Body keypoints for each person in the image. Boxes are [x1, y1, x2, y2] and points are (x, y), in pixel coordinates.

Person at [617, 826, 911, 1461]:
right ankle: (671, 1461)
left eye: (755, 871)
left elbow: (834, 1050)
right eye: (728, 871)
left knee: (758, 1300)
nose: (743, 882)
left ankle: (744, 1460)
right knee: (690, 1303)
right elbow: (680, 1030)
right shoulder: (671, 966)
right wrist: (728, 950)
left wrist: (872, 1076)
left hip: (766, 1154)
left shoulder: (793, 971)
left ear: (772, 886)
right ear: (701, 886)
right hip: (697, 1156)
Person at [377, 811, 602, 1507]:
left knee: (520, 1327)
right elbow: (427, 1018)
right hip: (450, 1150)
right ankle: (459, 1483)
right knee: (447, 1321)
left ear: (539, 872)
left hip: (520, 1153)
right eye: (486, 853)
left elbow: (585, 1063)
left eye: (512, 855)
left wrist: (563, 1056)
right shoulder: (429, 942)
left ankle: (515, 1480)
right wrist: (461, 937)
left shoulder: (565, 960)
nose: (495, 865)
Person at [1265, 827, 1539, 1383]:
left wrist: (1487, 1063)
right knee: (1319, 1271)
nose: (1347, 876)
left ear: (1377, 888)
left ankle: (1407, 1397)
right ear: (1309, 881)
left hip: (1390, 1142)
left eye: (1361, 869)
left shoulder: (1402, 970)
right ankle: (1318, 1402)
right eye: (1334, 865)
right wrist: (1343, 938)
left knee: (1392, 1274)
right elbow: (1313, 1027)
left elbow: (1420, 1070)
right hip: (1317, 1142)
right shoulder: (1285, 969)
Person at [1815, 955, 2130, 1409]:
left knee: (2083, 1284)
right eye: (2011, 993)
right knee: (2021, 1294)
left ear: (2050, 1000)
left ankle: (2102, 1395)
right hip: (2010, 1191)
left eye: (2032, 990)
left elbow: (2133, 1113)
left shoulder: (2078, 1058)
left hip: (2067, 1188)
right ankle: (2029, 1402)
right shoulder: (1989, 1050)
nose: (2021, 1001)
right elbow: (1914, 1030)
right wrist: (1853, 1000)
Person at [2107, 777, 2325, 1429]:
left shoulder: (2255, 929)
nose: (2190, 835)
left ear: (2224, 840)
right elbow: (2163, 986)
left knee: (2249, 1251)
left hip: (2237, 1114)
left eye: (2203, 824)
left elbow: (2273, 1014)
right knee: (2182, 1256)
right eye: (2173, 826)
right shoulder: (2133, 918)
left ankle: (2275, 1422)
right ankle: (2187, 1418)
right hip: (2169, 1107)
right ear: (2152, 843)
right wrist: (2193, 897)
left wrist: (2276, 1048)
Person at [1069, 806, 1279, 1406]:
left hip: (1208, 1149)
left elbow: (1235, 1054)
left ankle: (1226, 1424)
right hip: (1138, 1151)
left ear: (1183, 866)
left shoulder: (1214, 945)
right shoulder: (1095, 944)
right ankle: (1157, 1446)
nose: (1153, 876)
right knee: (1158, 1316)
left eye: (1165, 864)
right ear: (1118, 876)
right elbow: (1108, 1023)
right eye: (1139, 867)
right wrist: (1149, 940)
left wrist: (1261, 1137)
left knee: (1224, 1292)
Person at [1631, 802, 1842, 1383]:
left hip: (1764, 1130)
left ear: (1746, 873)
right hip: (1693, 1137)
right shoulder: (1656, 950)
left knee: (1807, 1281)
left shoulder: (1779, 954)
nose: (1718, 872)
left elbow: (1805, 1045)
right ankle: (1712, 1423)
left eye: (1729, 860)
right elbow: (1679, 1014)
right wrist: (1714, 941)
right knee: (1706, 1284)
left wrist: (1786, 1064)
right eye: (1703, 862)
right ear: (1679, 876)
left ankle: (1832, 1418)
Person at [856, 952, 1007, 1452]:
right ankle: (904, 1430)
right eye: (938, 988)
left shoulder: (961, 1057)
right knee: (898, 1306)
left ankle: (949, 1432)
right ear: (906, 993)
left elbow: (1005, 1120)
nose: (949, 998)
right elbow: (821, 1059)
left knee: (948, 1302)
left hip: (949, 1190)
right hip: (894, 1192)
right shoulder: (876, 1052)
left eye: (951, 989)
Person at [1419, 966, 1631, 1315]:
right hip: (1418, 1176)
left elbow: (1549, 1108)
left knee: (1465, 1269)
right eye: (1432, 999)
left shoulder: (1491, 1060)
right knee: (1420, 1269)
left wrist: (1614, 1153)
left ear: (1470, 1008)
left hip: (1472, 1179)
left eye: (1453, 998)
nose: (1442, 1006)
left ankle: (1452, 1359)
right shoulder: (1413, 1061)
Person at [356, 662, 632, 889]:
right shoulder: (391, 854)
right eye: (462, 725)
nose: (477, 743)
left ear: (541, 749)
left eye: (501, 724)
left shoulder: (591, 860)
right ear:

□ □ □ □ □

● Work instructions: Exact reproduction of the listing above is required.

● Written reply:
Body keypoints for each person in the image. Boxes are [x1, y1, x2, y2] and points are (x, y), in pixel coordinates.

Person at [617, 826, 911, 1461]:
right ankle: (671, 1461)
left eye: (755, 871)
left elbow: (834, 1050)
right eye: (728, 871)
left knee: (758, 1300)
nose: (743, 882)
left ankle: (744, 1460)
right knee: (690, 1303)
right elbow: (680, 1030)
right shoulder: (671, 966)
right wrist: (728, 950)
left wrist: (872, 1076)
left hip: (766, 1154)
left shoulder: (793, 971)
left ear: (772, 886)
right ear: (701, 886)
right hip: (697, 1156)
Person at [377, 811, 602, 1507]:
left knee: (520, 1327)
right elbow: (427, 1018)
right hip: (450, 1150)
right ankle: (459, 1483)
right knee: (447, 1321)
left ear: (539, 872)
left hip: (520, 1153)
right eye: (486, 853)
left elbow: (585, 1063)
left eye: (512, 855)
left wrist: (563, 1056)
right shoulder: (429, 942)
left ankle: (515, 1480)
right wrist: (461, 937)
left shoulder: (565, 960)
nose: (495, 865)
Person at [1265, 827, 1539, 1383]:
left wrist: (1487, 1063)
right knee: (1319, 1271)
nose: (1347, 876)
left ear: (1377, 888)
left ankle: (1407, 1397)
right ear: (1309, 881)
left hip: (1390, 1142)
left eye: (1361, 869)
left shoulder: (1402, 970)
right ankle: (1318, 1402)
right eye: (1334, 865)
right wrist: (1343, 938)
left knee: (1392, 1274)
right elbow: (1313, 1027)
left elbow: (1420, 1070)
right hip: (1317, 1142)
right shoulder: (1285, 969)
Person at [1815, 955, 2130, 1409]:
left knee: (2083, 1284)
right eye: (2011, 993)
right knee: (2021, 1294)
left ear: (2050, 1000)
left ankle: (2102, 1395)
right hip: (2010, 1191)
left eye: (2032, 990)
left elbow: (2133, 1113)
left shoulder: (2078, 1058)
left hip: (2067, 1188)
right ankle: (2029, 1402)
right shoulder: (1989, 1050)
nose: (2021, 1001)
right elbow: (1914, 1030)
right wrist: (1853, 1000)
Person at [2107, 777, 2325, 1429]:
left shoulder: (2255, 929)
nose: (2190, 835)
left ear: (2224, 840)
right elbow: (2163, 986)
left knee: (2249, 1251)
left hip: (2237, 1114)
left eye: (2203, 824)
left elbow: (2273, 1014)
right knee: (2182, 1256)
right eye: (2173, 826)
right shoulder: (2133, 918)
left ankle: (2275, 1422)
right ankle: (2187, 1418)
right hip: (2169, 1107)
right ear: (2152, 843)
right wrist: (2193, 897)
left wrist: (2276, 1048)
Person at [1069, 806, 1279, 1406]:
left hip: (1208, 1149)
left elbow: (1235, 1054)
left ankle: (1226, 1424)
right hip: (1138, 1151)
left ear: (1183, 866)
left shoulder: (1214, 945)
right shoulder: (1095, 944)
right ankle: (1157, 1446)
nose: (1153, 876)
right knee: (1158, 1316)
left eye: (1165, 864)
right ear: (1118, 876)
right elbow: (1108, 1023)
right eye: (1139, 867)
right wrist: (1149, 940)
left wrist: (1261, 1137)
left knee: (1224, 1292)
Person at [1631, 802, 1842, 1383]:
left hip: (1764, 1130)
left ear: (1746, 873)
right hip: (1693, 1137)
right shoulder: (1656, 950)
left knee: (1807, 1281)
left shoulder: (1779, 954)
nose: (1718, 872)
left elbow: (1805, 1045)
right ankle: (1712, 1423)
left eye: (1729, 860)
right elbow: (1679, 1014)
right wrist: (1714, 941)
right knee: (1706, 1284)
left wrist: (1786, 1064)
right eye: (1703, 862)
right ear: (1679, 876)
left ankle: (1832, 1418)
Person at [856, 952, 1007, 1452]:
right ankle: (904, 1430)
right eye: (938, 988)
left shoulder: (961, 1057)
right knee: (898, 1306)
left ankle: (949, 1432)
right ear: (906, 993)
left elbow: (1005, 1120)
nose: (949, 998)
right elbow: (821, 1059)
left knee: (948, 1302)
left hip: (949, 1190)
right hip: (894, 1192)
right shoulder: (876, 1052)
left eye: (951, 989)
Person at [1419, 966, 1631, 1315]:
right hip: (1418, 1176)
left elbow: (1549, 1108)
left knee: (1465, 1269)
right eye: (1432, 999)
left shoulder: (1491, 1060)
right knee: (1420, 1269)
left wrist: (1614, 1153)
left ear: (1470, 1008)
left hip: (1472, 1179)
left eye: (1453, 998)
nose: (1442, 1006)
left ankle: (1452, 1359)
right shoulder: (1413, 1061)
Person at [356, 662, 632, 889]:
right shoulder: (391, 854)
right eye: (462, 725)
nose: (477, 743)
left ear: (541, 749)
left eye: (501, 724)
left shoulder: (591, 860)
right ear:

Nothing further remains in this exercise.